Problem to solve = Reproduce the part of the passage on augmented reality headsets between "That level of" and "distance in a room.", inclusive, word for word.

Document passage =
'''

The Windows-based AR headset can create convincing illusions and render them precisely around a room, but they appear a few feet away. In fact, get too close to a HoloLens object and it disappears.

That's in contrast to the technology being developed by Magic Leap. The Florida startup, which has raised about a billion and a half dollars, has become known for its rendering of an elephant in one's hand.

That level of virtual object intimacy is made possible by light field technology, which provides realistic focus for your eyes as you move closer to or around an object projected into them. Avegant -- which used Kickstarter to fund development of the Glyph head-mounted theater back in 2015 -- has used it to place objects at virtually any distance in a room.

In one demo I experienced, a diorama-sized model of the solar system was blown up to the scale of the room. I could walk around the Earth to witness a solar or lunar eclipse and even see objects as relatively small as the International Space Station. I could cup the sun in my palms as I watched its exploding chemical reactions, and follow an asteroid zooming past Jupiter from virtually any angle.

At one point during the course of walking around the orbits of our planetary neighbors, I intuitively swerved my head to avoid colliding with Mercury. And as I approached a five-foot tall human rendered in mixed reality, her facial expression changed to note my presence. In another demo of a room-sized aquarium, a school of small fish took refuge under a table beside a chair with a shimmering water reflection effect.

Avegant has developed a lightweight prototype of its AR headset's final design. However, its product is expected to appear in 12 to 18 months. Signs of its immaturity ranged from tracking issues that caused a virtual model to be transposed out of the field of view and resolution lines caused by prototype optics.

HoloLens still has a few advantages over the Avegant prototype. Microsoft's headset is an independent unit while Avegant's prototype requires being tethered to a PC. HoloLens can also map a room by itself; the Avegant prototype requires external tracking sensors similar to the HTC Vive's. But the Avegant team readily admits that independent headsets that can map out a room and determine one's placement in it are quickly becoming the standard.

In addition, none of the Avegant demos I saw allowed any real interaction with objects. (Avegant did have some fun with assigning "soundtracks" to planets in the demo. Approaching Saturn results in a recurring clip of the phrase, "If you like it then you should have put a ring on it." from Beyonce's Single Ladies.) And even if they couldn't move in response to touch, one would expect to feel feedback. Instead, my hand was a ghostly presence, able to pass translucently through turtles and planets.

The brilliance of HoloLens was allowing people to suspend disbelief by realistically placing digital objects in a real setting. Avegant's use of light field technology and the close-up interactions it enables raise the realism stakes.

As augmented reality's current shortcomings are addressed, it will be a more viable alternative to virtual reality for scenarios that demand interactive simulations of objects near and far.

Disclaimer: Avegant paid for travel and expenses for the briefing referenced in this article.

'''

Extracted data =
'''

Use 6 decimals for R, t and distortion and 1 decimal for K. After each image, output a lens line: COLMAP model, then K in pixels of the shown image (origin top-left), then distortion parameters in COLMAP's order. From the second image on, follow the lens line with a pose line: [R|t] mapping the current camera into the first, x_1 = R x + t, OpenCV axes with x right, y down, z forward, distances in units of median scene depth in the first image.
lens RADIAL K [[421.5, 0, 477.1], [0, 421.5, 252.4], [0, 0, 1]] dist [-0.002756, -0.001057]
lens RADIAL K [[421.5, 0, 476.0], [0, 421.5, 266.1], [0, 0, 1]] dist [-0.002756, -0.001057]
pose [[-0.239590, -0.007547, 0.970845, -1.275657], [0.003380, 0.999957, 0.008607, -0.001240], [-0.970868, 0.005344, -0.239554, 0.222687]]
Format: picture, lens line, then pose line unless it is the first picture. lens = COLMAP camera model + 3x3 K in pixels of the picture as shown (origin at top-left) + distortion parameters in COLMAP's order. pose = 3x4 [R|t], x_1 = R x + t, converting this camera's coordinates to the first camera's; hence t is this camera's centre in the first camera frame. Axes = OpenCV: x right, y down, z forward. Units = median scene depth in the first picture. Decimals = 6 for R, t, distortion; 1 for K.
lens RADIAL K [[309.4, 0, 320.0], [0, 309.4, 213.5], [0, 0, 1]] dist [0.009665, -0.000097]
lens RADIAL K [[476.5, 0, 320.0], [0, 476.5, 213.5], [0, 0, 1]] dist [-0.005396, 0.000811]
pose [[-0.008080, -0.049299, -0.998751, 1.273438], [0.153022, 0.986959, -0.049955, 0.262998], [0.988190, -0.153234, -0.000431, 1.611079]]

'''

Reply to the exercise =
That level of virtual object intimacy is made possible by light field technology, which provides realistic focus for your eyes as you move closer to or around an object projected into them. Avegant -- which used Kickstarter to fund development of the Glyph head-mounted theater back in 2015 -- has used it to place objects at virtually any distance in a room.